In Georgia and Alabama, they’re usually called crowder peas; in Kentucky and Tennessee, cowpeas; in Maryland and Delaware, lady peas; and throughout the South, just black-eyed peas (whether they have the distinctive dark spot or not). No matter the size, shape, or color, they’re all what Southerners term field peas in general, and when they’re simmered together with fresh speckled butter beans, a little seasoning meat, and a hot red pepper (as I’ve observed more than once at the tables of Alabama friends), and served with chopped raw onions and cornbread, there’s simply no greater side dish in the entire repertory. Today, fresh crowder peas are becoming as difficult to find (even in the South) as fresh genuine butter beans. Of course, fresh or frozen black-eyed peas and baby limas can be substituted in this recipe with delicious results, but since crowders and “specs” do have special flavor, watch for them in restaurants and diners when traveling in the South. (Traditionally, the fresh peas are cooked with a few of the tender green pods, or “snaps.”)

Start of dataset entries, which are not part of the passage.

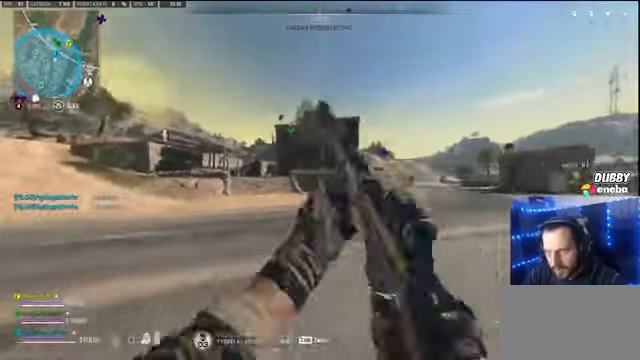
{"keys": ["shift", "w"], "mouse": [], "events": [[67, "r", "up"]]}
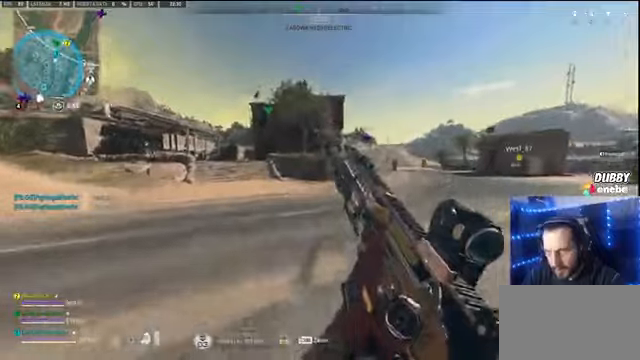
{"keys": ["shift", "w"], "mouse": [], "events": []}
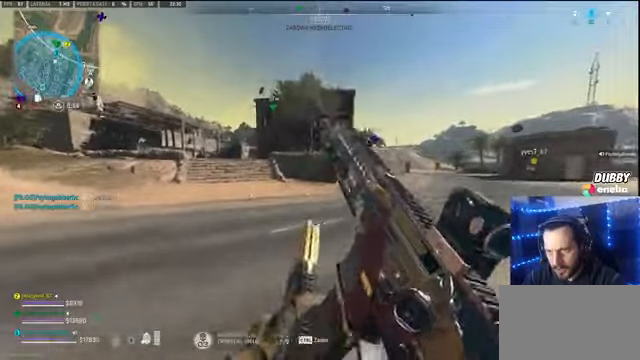
{"keys": ["shift", "w"], "mouse": [], "events": []}
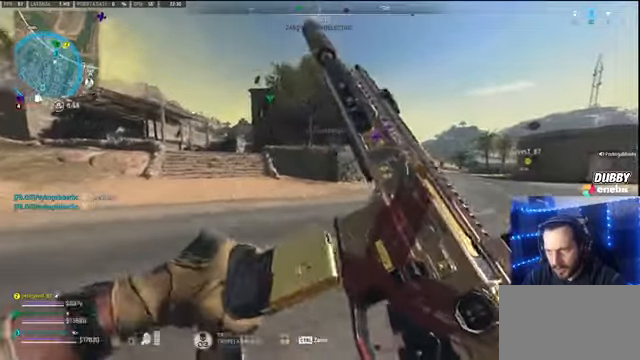
{"keys": ["shift", "w"], "mouse": [], "events": []}
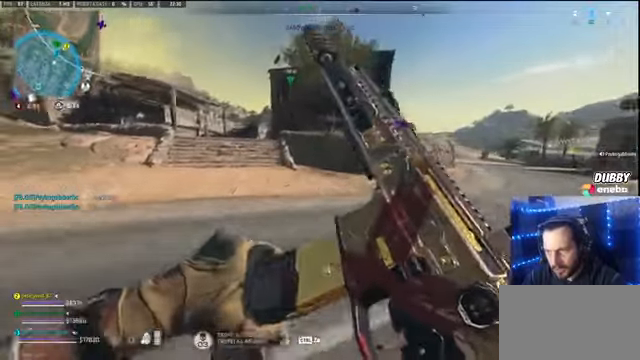
{"keys": ["w"], "mouse": [], "events": [[166, "shift", "up"]]}
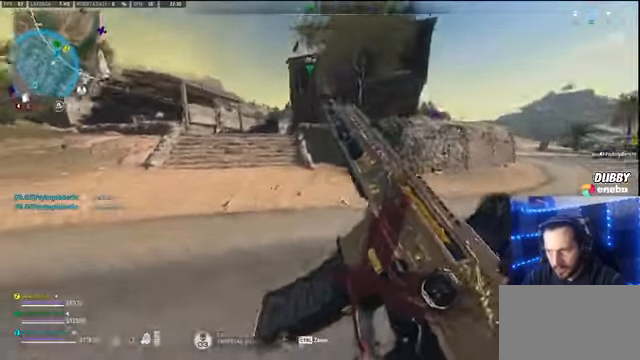
{"keys": ["w"], "mouse": [], "events": []}
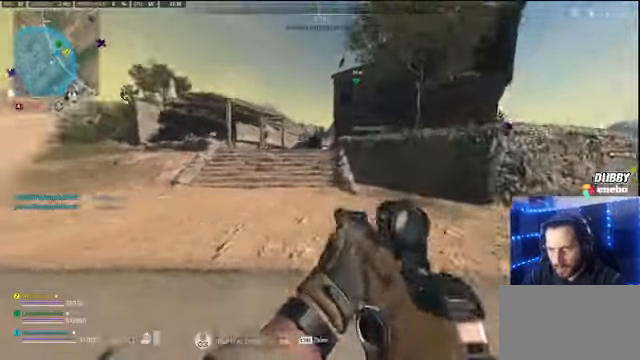
{"keys": ["shift", "w"], "mouse": ["wheel"], "events": [[100, "shift", "down"], [466, "mouse_wheel", "down"]]}
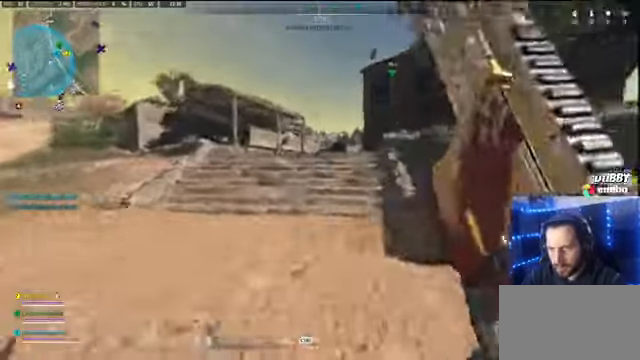
{"keys": ["w"], "mouse": [], "events": [[33, "mouse_wheel", "up"], [333, "shift", "up"]]}
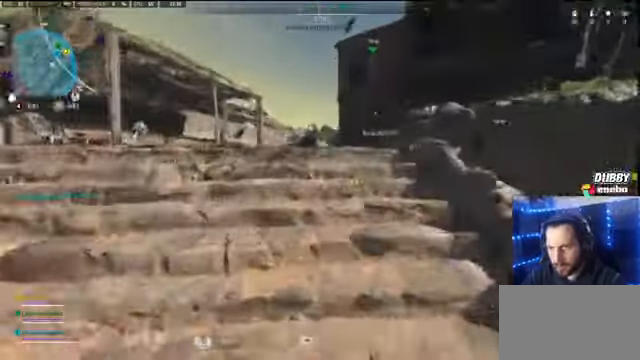
{"keys": ["shift", "w"], "mouse": [], "events": [[100, "shift", "down"]]}
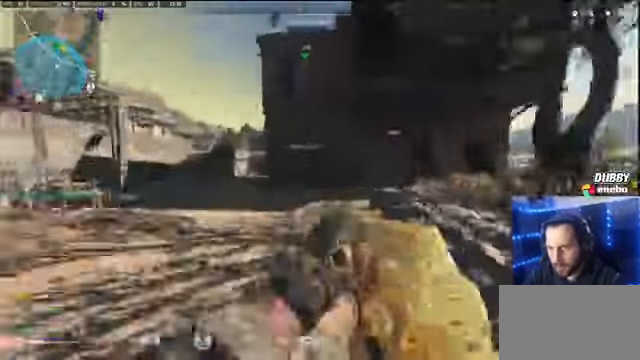
{"keys": ["shift", "w"], "mouse": [], "events": []}
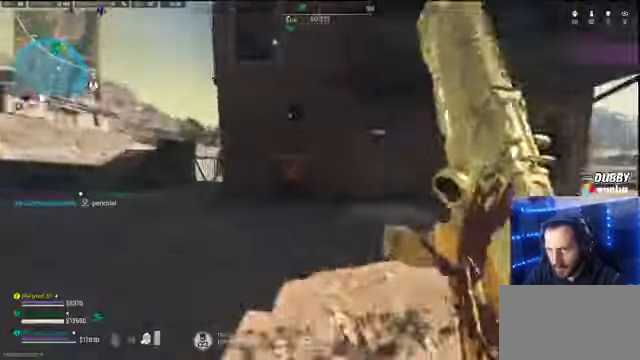
{"keys": ["shift", "w"], "mouse": [], "events": []}
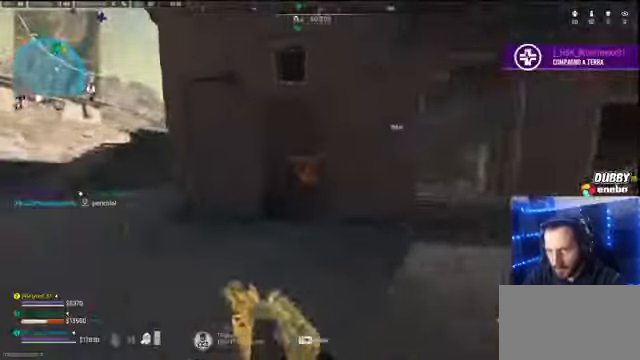
{"keys": ["shift", "w"], "mouse": [], "events": []}
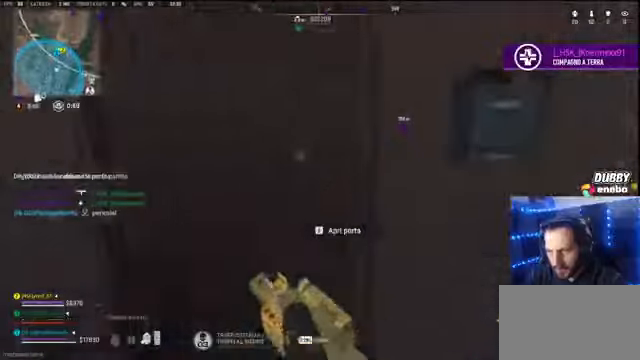
{"keys": ["w"], "mouse": [], "events": [[334, "shift", "up"]]}
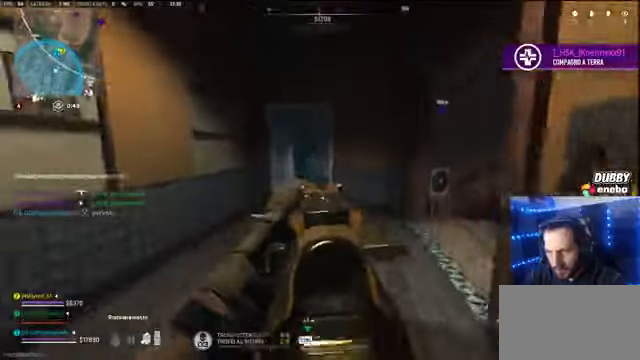
{"keys": ["a"], "mouse": [], "events": [[234, "shift", "down"], [367, "a", "down"], [367, "shift", "up"], [467, "w", "up"]]}
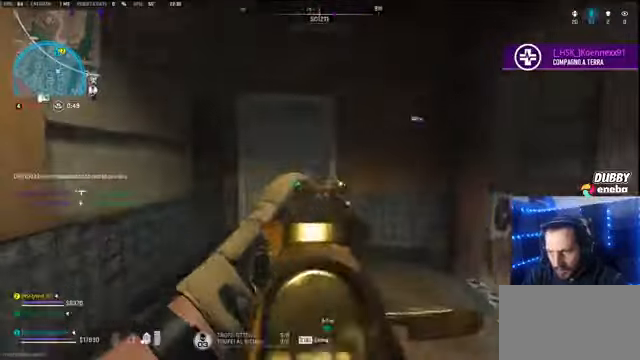
{"keys": ["shift", "w"], "mouse": [], "events": [[334, "a", "up"], [334, "w", "down"], [434, "shift", "down"]]}
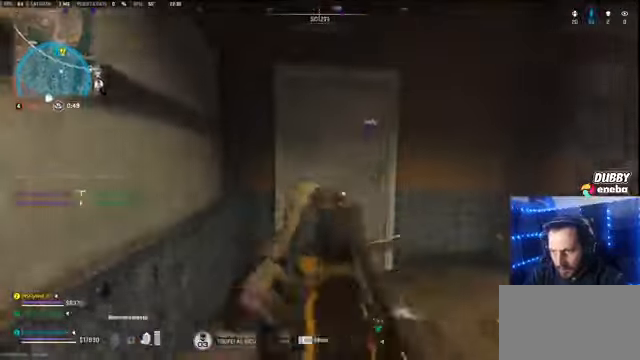
{"keys": ["a", "space"], "mouse": [], "events": [[334, "space", "down"], [400, "a", "down"], [434, "shift", "up"], [467, "w", "up"]]}
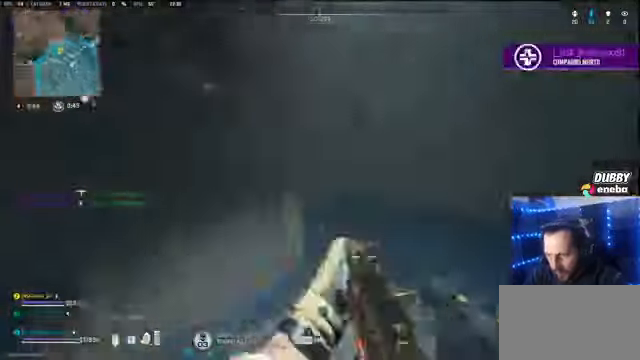
{"keys": ["d"], "mouse": [], "events": [[34, "space", "up"], [267, "a", "up"], [267, "d", "down"]]}
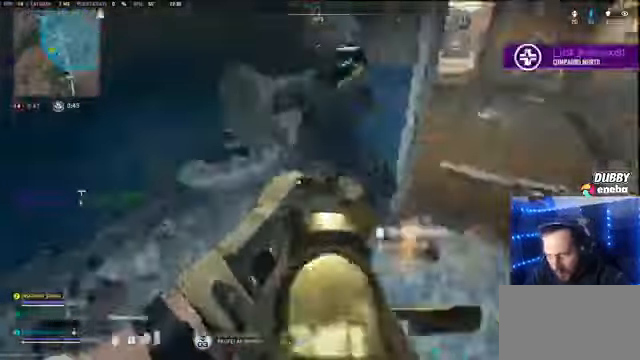
{"keys": ["c", "d"], "mouse": [], "events": [[200, "w", "down"], [234, "s", "down"], [267, "d", "up"], [367, "w", "up"], [434, "d", "down"], [467, "c", "down"], [500, "s", "up"]]}
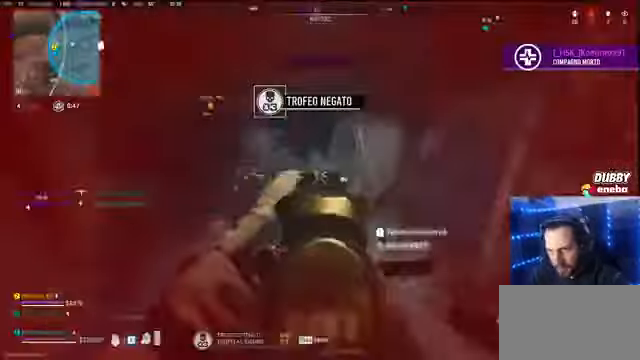
{"keys": ["d"], "mouse": [], "events": [[67, "c", "up"], [100, "d", "up"], [100, "s", "down"], [167, "s", "up"], [200, "d", "down"]]}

Place the peas and beans in a large bowl of water and, stirring around with your fingers, pick them over and discard any blemished ones or foreign particles. Drain, place in a large saucepan, and add the streak-o’-lean, red pepper, salt and pepper, and enough water to cover. Bring to a boil, reduce the heat to low, cover, and simmer till the peas and beans are tender but not mushy, about 20 minutes. (Frozen peas and beans might need less cooking time.)
Drain the peas and beans, transfer to a serving bowl, and serve hot with onions sprinkled over the top or served on the side.